Das Interesse an Kindern und Kindheit in der römischen Welt nahm dagegen noch zu, insbesondere durch wichtige Beiträge von Beryl Rawson und anderen in den 1990er Jahren.4 Ihr letztes Buch über die Kindheit im römischen Italien (2003) war ein Meilenstein in dieser Phase der Forschung.5 Seitdem hat sich die Erforschung der römischen Verhältnisse kontinuierlich weiterentwickelt, zumal in den vergangenen zehn Jahren.6 Die Forschung ist vielfältiger geworden, hat sich weiter spezialisiert, und sie konzentriert sich u. a. auf die Lebensbedingungen von Kindern, ihre Ausbildung, ihre Rolle in Familie und Gesellschaft und ihre kulturelle Stellung. Rechnet man die Arbeiten zu NT und frühem Christentum hinzu, kann man sagen, dass die Studien zur römischen Zeit heute inhaltlich wie methodisch zur Spitze der historischen Forschung über Kinder und Kindheit gehören.

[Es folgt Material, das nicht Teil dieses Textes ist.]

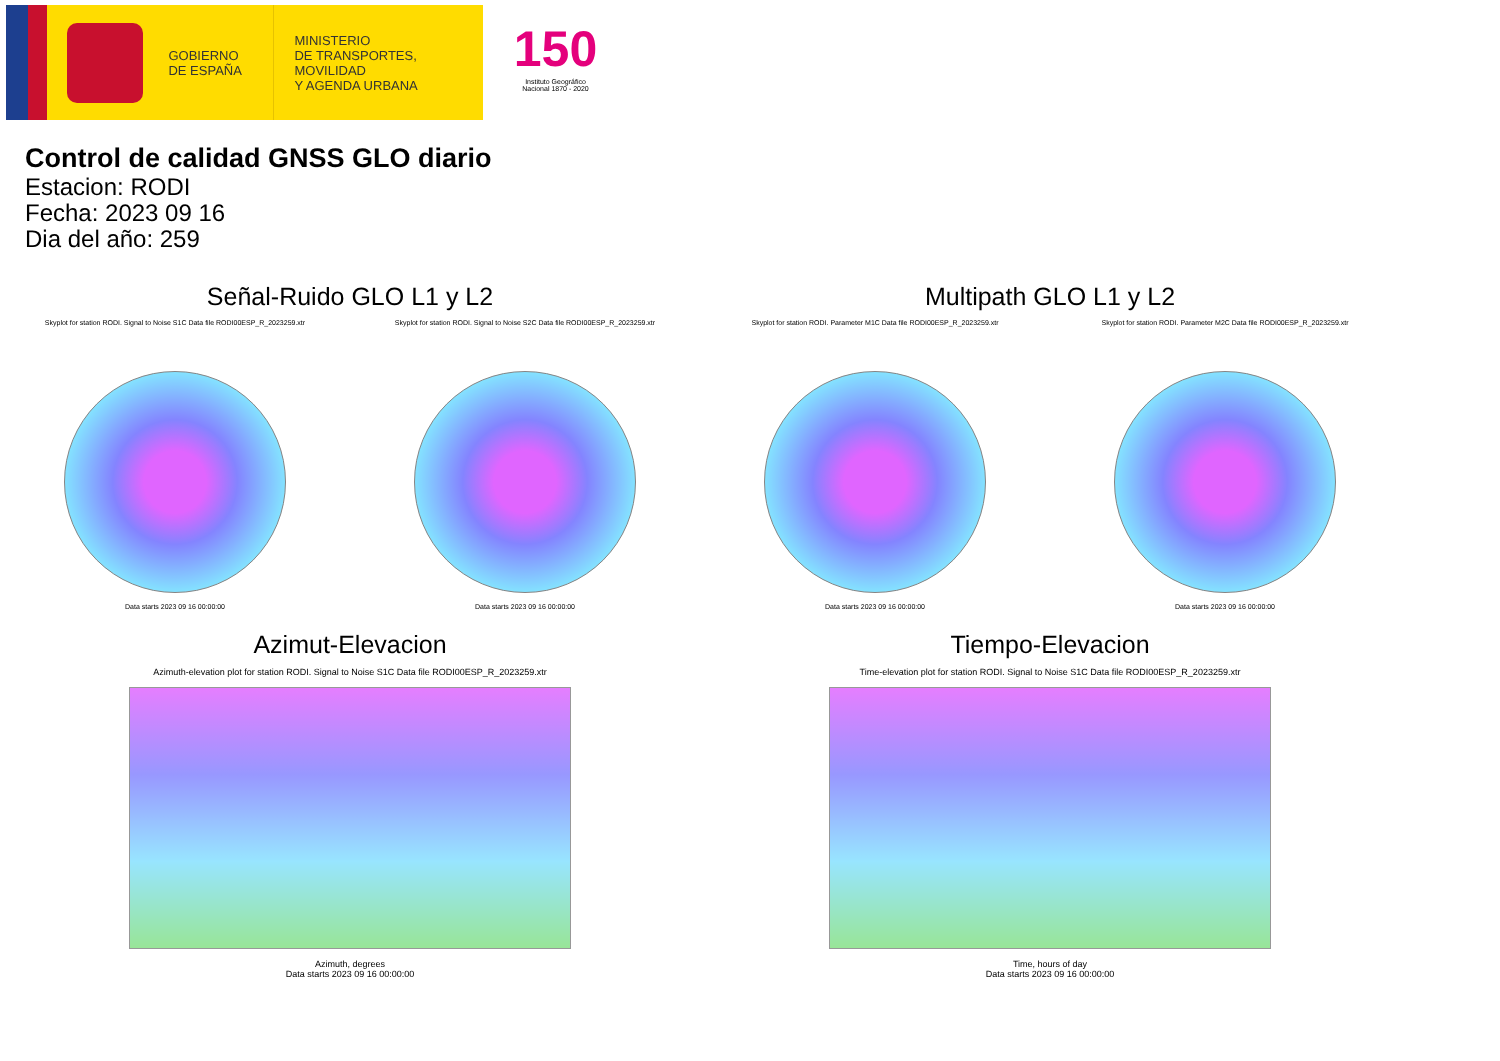GOBIERNO
DE ESPAÑA
MINISTERIO
DE TRANSPORTES, MOVILIDAD
Y AGENDA URBANA
150
Instituto Geográfico Nacional 1870 - 2020
Control de calidad GNSS GLO diario
Estacion: RODI
Fecha: 2023 09 16
Dia del año: 259
Señal-Ruido GLO L1 y L2
Skyplot for station RODI. Signal to Noise S1C Data file RODI00ESP_R_2023259.xtr
Data starts 2023 09 16 00:00:00
Skyplot for station RODI. Signal to Noise S2C Data file RODI00ESP_R_2023259.xtr
Data starts 2023 09 16 00:00:00
Multipath GLO L1 y L2
Skyplot for station RODI. Parameter M1C Data file RODI00ESP_R_2023259.xtr
Data starts 2023 09 16 00:00:00
Skyplot for station RODI. Parameter M2C Data file RODI00ESP_R_2023259.xtr
Data starts 2023 09 16 00:00:00
Azimut-Elevacion
Azimuth-elevation plot for station RODI. Signal to Noise S1C Data file RODI00ESP_R_2023259.xtr
Azimuth, degrees
Data starts 2023 09 16 00:00:00
Tiempo-Elevacion
Time-elevation plot for station RODI. Signal to Noise S1C Data file RODI00ESP_R_2023259.xtr
Time, hours of day
Data starts 2023 09 16 00:00:00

5 Arbeiten zum Alten Testament und zum Judentum des Zweiten Tempels

Als Schriftensammlung ist das AT mehr als dreimal so lang wie das NT und umfasst einen Zeitraum von mindestens sechs bis acht Jahrhunderten. Gemessen daran gibt es auf diesem Gebiet vergleichsweise wenig Forschungsliteratur. Erst ab etwa 2008 hat die Forschung auch hier an Fahrt aufgenommen und wichtige, methodologisch innovative Studien zu unserem Thema beigesteuert.1 Es bleiben aber noch viele weiße Flecken auf der Landkarte. Eine aktuelle Übersicht über die bisherigen Forschungen hat Julie Faith Parker (2019) vorgelegt.2

Die Tora wurde häufiger untersucht als andere Teile, aber es erschienen auch wichtige Arbeiten zu den früheren Propheten und teilweise zur Weisheitsliteratur. Methodologisch wichtig ist Parkers Studie von 2013 über den Elisa-Zyklus in 2Kön 2–8, in der sie die zentrale und aktive Rolle von Kindern in diesen Geschichten aufzeigt.3

Bisher wurde einigen Bereichen besondere Aufmerksamkeit gewidmet, insbesondere dem Kontext der Familie, oft mit Schwerpunkt auf Geschlechterrollen. Studien über das tägliche Leben und die sozialen Rollen von Kindern, die aus der archäologischen Forschung hervorgegangen sind, sind in jüngster Zeit ebenfalls in den Fokus gerückt, mit wichtigen Arbeiten von Laurel W. Koepf Taylor (2013), Kristine Henriksen Garroway (2018) und anderen.4 Immer wiederkehrende Themen sind bis heute Kinder als Opfer von Gewalt und die Diskussion, ob Kinderopfer im alten Israel eine historische Realität darstellten.5 Auch systematisch-theologische Themen wurden behandelt, wie z. B. die Frage Gottebenbildlichkeit von Kindern.6

Das Judentum des Zweiten Tempels steht bis heute weit weniger im Fokus als das frühe Christentum. Ein aktueller und wichtiger Beitrag auf diesem Gebiet ist jedoch die Monographie von Hagith Sivan über jüdische Kindheit in der römischen Welt (2018), die sich dem Material bewusst mit einer Perspektive „von unten“ nähert.7 Insgesamt ist die Forschung zu AT und Judentum aber noch immer bruchstückhaft und fragmentarisch.